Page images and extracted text
• • • • • • •

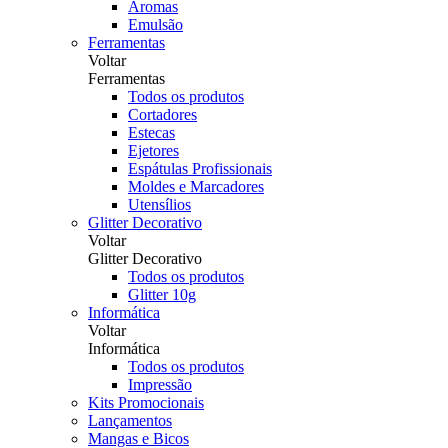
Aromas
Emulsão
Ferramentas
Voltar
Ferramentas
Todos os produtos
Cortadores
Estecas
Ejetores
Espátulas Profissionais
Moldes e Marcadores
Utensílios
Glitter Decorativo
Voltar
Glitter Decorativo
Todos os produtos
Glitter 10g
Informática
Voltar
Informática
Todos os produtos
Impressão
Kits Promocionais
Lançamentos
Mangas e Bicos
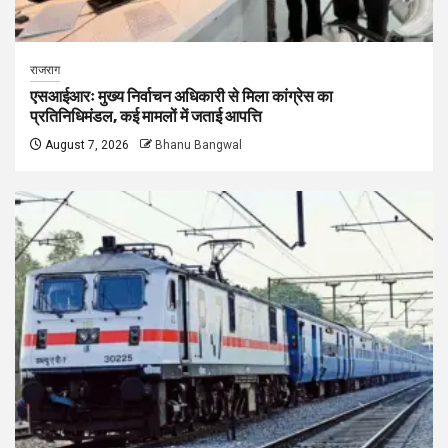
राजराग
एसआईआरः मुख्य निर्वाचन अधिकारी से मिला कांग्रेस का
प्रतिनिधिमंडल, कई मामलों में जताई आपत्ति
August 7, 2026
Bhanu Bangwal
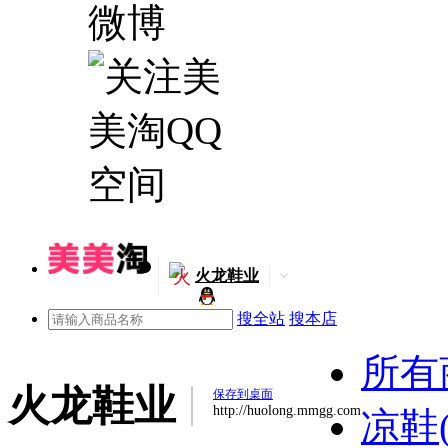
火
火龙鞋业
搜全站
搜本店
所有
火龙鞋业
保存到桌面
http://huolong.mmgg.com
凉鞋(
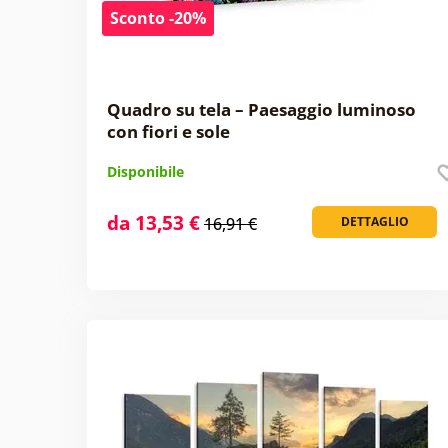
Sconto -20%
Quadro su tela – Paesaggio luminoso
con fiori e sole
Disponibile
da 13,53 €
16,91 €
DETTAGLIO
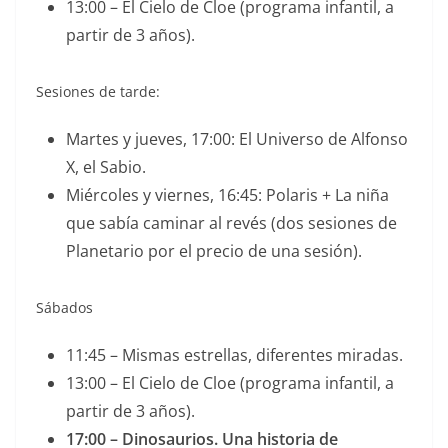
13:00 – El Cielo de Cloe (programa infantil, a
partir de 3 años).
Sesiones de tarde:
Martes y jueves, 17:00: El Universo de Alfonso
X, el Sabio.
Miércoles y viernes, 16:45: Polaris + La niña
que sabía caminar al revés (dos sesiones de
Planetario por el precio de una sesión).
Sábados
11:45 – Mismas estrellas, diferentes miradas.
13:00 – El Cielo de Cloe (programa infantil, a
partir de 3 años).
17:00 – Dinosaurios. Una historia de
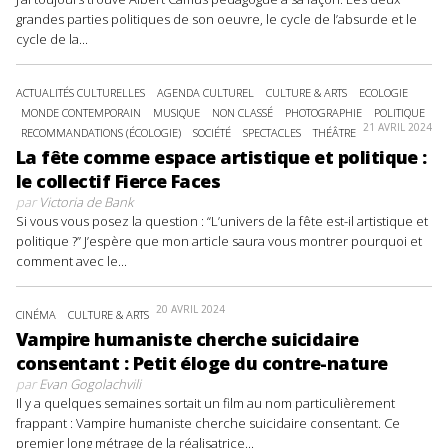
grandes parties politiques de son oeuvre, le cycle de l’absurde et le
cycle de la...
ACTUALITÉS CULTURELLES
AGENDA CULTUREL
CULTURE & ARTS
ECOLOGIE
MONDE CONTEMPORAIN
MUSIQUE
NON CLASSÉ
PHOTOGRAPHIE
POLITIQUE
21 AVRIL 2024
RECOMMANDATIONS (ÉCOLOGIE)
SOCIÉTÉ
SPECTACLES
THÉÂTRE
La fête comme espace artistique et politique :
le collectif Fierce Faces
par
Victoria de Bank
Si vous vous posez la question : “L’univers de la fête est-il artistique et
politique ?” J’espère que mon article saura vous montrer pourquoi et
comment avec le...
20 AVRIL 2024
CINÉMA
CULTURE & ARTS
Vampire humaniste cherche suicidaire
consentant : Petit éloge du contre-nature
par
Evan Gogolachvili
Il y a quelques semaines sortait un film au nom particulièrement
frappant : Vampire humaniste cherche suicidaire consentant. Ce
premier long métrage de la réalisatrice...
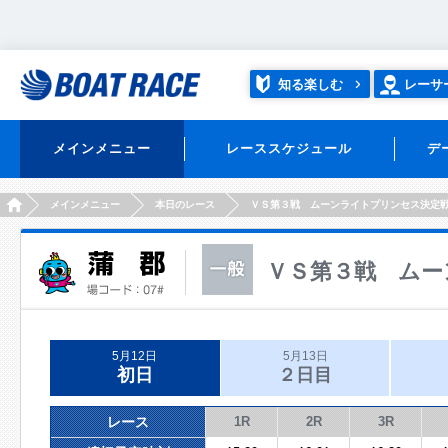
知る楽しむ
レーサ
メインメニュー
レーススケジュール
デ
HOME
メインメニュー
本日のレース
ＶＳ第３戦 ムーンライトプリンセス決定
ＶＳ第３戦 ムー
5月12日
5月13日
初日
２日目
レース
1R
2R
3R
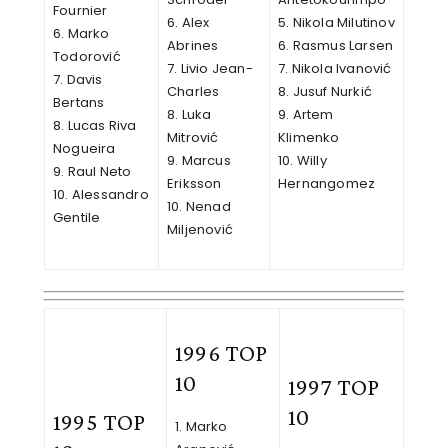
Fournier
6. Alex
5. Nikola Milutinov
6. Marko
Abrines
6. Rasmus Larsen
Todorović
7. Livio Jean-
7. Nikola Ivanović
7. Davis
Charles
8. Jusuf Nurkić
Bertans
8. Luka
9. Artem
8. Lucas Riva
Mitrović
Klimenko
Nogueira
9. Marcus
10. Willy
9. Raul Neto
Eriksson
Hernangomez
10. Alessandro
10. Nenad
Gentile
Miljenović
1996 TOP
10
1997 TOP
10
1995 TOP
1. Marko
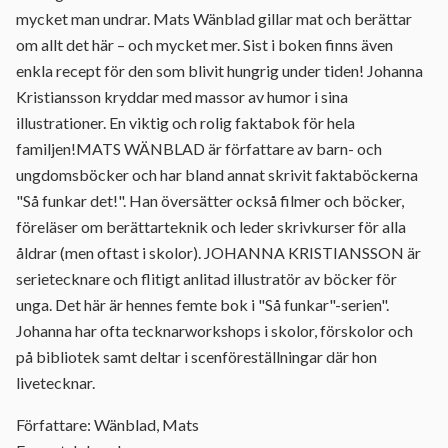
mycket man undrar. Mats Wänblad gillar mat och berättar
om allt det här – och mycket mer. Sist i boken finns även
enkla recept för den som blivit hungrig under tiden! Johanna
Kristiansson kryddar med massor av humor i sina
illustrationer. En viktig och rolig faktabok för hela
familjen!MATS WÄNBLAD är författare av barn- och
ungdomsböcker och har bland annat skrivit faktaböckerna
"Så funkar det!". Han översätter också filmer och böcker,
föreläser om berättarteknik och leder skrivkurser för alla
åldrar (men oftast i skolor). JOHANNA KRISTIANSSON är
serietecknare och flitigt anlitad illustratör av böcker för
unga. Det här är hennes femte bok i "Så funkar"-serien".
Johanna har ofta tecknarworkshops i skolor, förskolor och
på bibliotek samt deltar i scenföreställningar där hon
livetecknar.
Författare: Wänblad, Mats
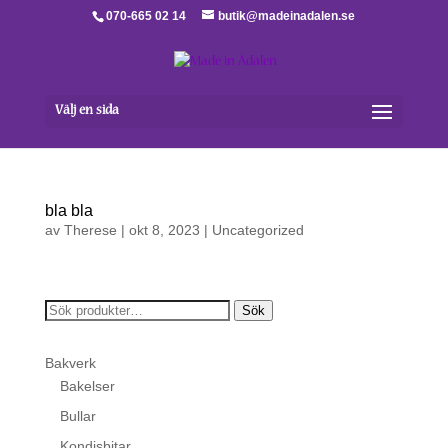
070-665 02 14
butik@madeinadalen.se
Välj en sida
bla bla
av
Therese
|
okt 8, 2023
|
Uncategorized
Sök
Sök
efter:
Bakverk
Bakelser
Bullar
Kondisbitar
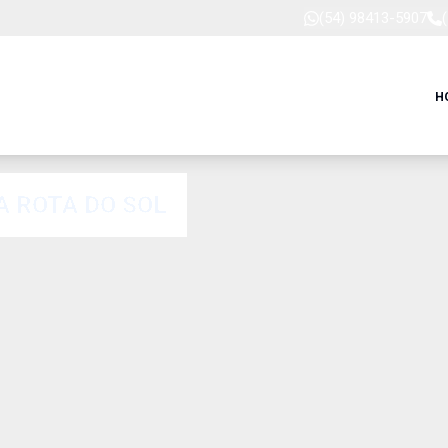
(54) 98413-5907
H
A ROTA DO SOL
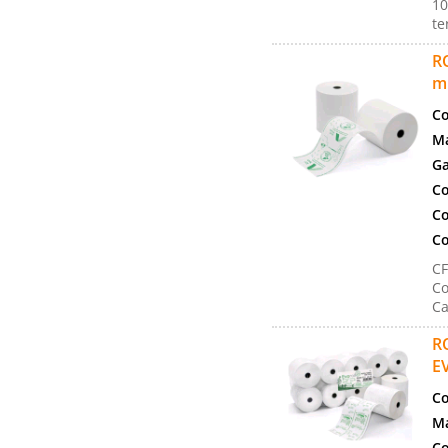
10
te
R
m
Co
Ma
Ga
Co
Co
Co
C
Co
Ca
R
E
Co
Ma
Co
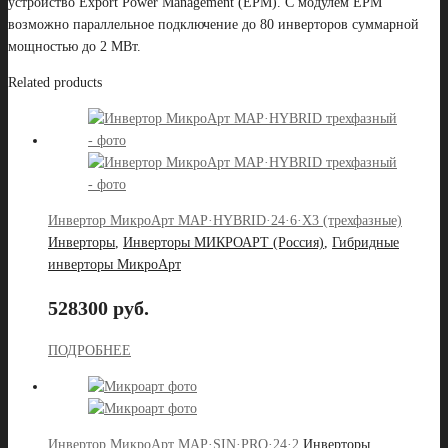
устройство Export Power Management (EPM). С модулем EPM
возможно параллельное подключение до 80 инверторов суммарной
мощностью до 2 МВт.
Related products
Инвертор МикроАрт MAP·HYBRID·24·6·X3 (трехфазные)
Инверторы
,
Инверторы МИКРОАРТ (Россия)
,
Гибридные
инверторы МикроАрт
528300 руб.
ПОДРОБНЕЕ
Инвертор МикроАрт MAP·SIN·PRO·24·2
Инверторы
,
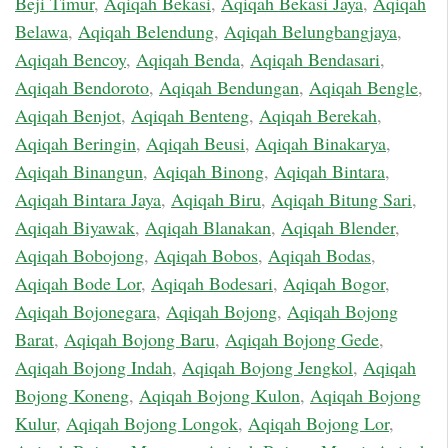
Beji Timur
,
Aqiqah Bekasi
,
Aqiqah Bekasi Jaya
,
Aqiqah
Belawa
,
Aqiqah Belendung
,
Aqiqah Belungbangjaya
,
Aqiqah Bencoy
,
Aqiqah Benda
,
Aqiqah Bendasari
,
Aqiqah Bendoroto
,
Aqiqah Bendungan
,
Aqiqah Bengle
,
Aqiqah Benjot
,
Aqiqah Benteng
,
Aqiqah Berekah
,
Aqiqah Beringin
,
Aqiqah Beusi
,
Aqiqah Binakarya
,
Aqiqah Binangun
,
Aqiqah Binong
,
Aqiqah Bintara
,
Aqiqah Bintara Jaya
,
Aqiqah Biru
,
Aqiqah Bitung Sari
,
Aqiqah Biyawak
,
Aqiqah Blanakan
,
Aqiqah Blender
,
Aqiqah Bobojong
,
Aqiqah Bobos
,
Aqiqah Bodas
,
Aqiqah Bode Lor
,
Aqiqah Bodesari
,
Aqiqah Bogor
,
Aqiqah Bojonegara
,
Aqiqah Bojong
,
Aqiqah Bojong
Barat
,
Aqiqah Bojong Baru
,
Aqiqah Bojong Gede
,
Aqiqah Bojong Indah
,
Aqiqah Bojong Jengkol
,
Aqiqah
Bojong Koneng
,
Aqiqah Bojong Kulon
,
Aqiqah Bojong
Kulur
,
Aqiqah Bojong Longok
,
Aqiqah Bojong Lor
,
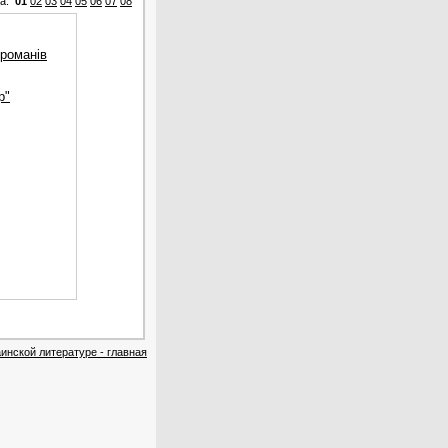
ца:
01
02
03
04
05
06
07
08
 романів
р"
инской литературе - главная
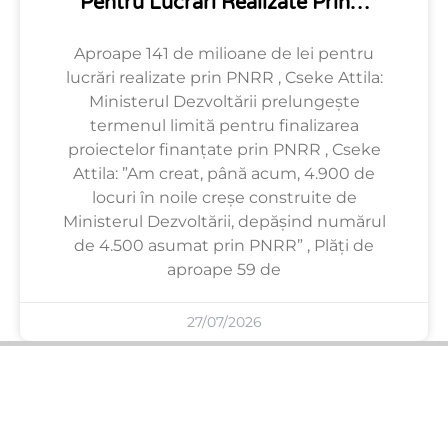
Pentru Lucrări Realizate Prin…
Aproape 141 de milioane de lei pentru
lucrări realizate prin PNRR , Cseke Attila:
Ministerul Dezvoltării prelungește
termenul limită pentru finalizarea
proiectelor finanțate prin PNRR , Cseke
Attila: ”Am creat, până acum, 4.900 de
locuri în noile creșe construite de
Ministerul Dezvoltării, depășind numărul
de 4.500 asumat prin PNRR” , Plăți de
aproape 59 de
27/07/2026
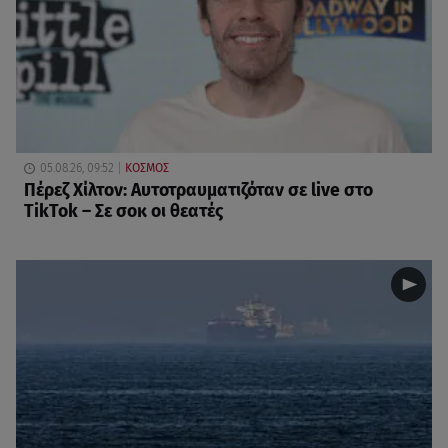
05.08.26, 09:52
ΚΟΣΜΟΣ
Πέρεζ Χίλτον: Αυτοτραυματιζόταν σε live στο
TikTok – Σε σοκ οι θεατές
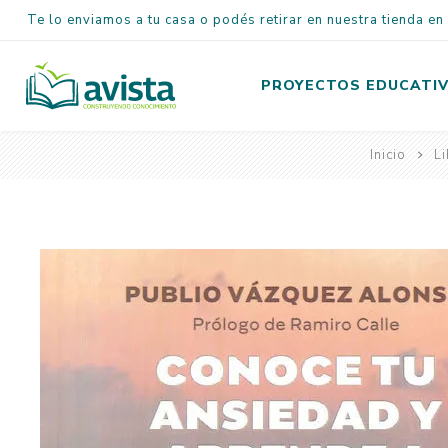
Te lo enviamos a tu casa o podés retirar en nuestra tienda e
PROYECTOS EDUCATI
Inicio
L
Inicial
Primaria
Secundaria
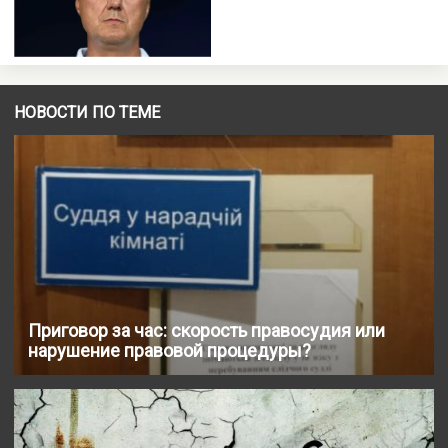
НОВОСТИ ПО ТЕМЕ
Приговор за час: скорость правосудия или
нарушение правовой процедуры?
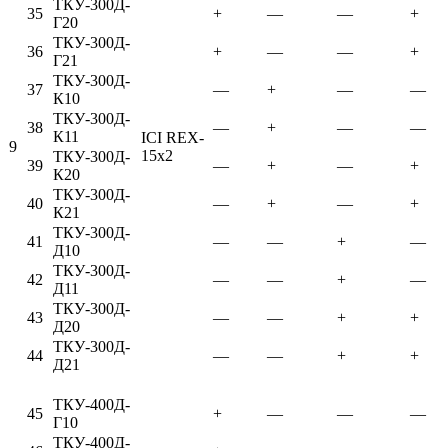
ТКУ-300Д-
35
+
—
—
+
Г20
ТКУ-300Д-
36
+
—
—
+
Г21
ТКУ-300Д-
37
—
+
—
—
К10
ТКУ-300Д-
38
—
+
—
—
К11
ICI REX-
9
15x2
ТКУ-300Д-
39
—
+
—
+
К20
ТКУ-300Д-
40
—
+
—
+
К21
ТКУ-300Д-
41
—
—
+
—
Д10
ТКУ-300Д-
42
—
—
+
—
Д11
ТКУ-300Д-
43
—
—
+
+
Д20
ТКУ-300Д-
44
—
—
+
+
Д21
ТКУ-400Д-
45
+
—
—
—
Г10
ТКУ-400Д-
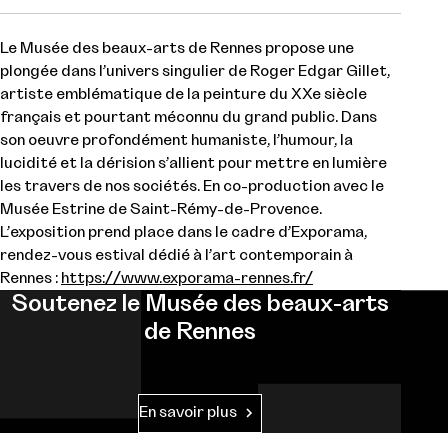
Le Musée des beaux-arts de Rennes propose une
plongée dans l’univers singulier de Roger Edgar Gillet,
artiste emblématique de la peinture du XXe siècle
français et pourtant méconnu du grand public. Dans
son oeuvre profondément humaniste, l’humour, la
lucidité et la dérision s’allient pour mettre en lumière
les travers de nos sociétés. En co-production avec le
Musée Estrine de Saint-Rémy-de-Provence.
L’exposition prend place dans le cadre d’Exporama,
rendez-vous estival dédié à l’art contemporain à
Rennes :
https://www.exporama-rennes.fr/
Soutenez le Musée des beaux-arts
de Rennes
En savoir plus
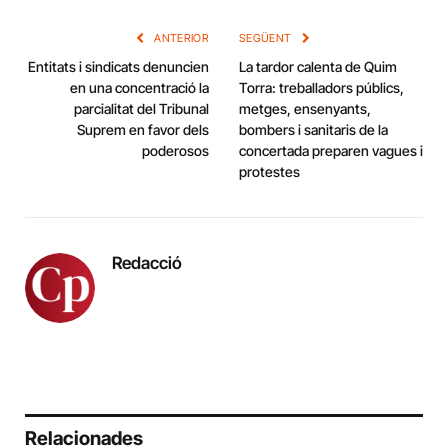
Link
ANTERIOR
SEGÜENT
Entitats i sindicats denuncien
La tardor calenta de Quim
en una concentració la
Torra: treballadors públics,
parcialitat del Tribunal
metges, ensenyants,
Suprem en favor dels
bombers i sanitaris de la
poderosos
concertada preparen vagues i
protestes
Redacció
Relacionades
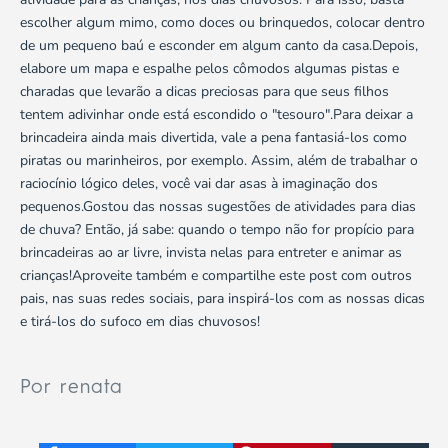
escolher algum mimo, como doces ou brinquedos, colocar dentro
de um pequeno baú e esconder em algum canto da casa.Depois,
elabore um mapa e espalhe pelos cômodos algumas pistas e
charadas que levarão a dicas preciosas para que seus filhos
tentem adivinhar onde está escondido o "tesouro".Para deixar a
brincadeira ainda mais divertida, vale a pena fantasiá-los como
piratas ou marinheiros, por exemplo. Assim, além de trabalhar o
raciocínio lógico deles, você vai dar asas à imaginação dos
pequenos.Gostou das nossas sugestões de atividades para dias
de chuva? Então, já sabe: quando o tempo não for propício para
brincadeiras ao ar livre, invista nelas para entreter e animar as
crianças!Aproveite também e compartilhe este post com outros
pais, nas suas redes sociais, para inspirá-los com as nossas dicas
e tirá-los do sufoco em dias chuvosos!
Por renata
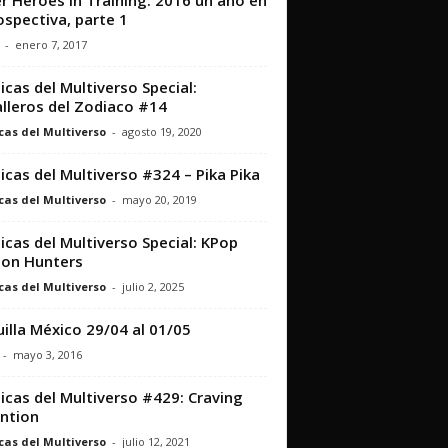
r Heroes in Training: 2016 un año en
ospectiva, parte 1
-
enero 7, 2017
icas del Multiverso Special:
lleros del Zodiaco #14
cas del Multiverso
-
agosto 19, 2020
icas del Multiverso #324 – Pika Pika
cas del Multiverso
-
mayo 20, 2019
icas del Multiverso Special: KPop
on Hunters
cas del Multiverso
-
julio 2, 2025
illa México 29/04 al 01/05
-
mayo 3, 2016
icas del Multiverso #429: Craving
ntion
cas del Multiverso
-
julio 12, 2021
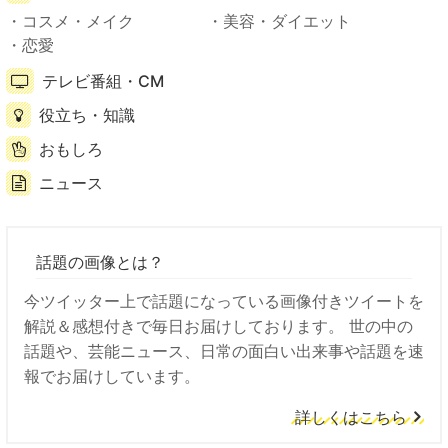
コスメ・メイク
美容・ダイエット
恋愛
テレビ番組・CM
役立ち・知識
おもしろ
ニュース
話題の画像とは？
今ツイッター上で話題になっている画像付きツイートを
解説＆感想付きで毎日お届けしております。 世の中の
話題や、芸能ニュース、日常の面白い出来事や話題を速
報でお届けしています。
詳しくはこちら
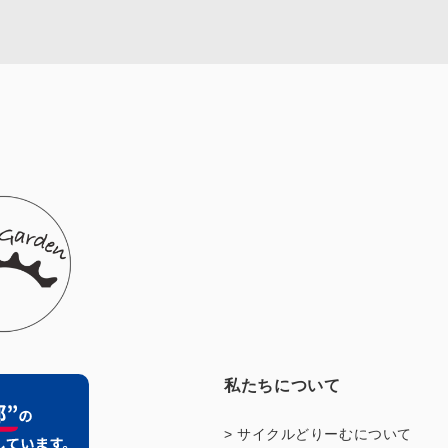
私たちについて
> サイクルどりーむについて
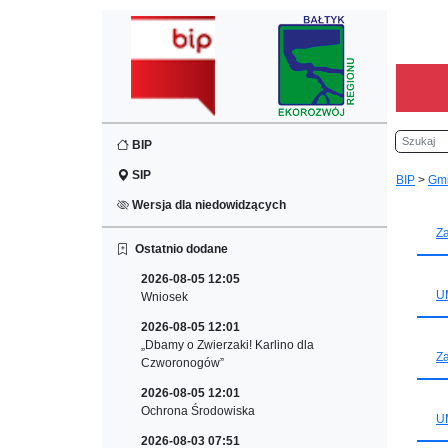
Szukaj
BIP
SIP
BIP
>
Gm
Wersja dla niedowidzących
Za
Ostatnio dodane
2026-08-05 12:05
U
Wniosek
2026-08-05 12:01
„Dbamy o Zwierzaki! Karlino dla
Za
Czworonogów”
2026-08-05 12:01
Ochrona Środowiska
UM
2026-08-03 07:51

• • • • • • •

ABOUT THIS EXERCISE.
Working from the line containing "lleros del Zodiaco #14" to the last line of the data, retype every line exactly, both ends included, and leave out all pictures.

ANSWER BELOW.
lleros del Zodiaco #14
cas del Multiverso
-
agosto 19, 2020
icas del Multiverso #324 – Pika Pika
cas del Multiverso
-
mayo 20, 2019
icas del Multiverso Special: KPop
on Hunters
cas del Multiverso
-
julio 2, 2025
illa México 29/04 al 01/05
-
mayo 3, 2016
icas del Multiverso #429: Craving
ntion
cas del Multiverso
-
julio 12, 2021
コスメ・メイク
美容・ダイエット
恋愛
テレビ番組・CM
役立ち・知識
おもしろ
ニュース
話題の画像とは？
今ツイッター上で話題になっている画像付きツイートを
解説＆感想付きで毎日お届けしております。 世の中の
話題や、芸能ニュース、日常の面白い出来事や話題を速
報でお届けしています。
詳しくはこちら
私たちについて
> サイクルどりーむについて
Szukaj
BIP
SIP
BIP
>
Gm
Wersja dla niedowidzących
Za
Ostatnio dodane
2026-08-05 12:05
U
Wniosek
2026-08-05 12:01
„Dbamy o Zwierzaki! Karlino dla
Za
Czworonogów”
2026-08-05 12:01
Ochrona Środowiska
UM
2026-08-03 07:51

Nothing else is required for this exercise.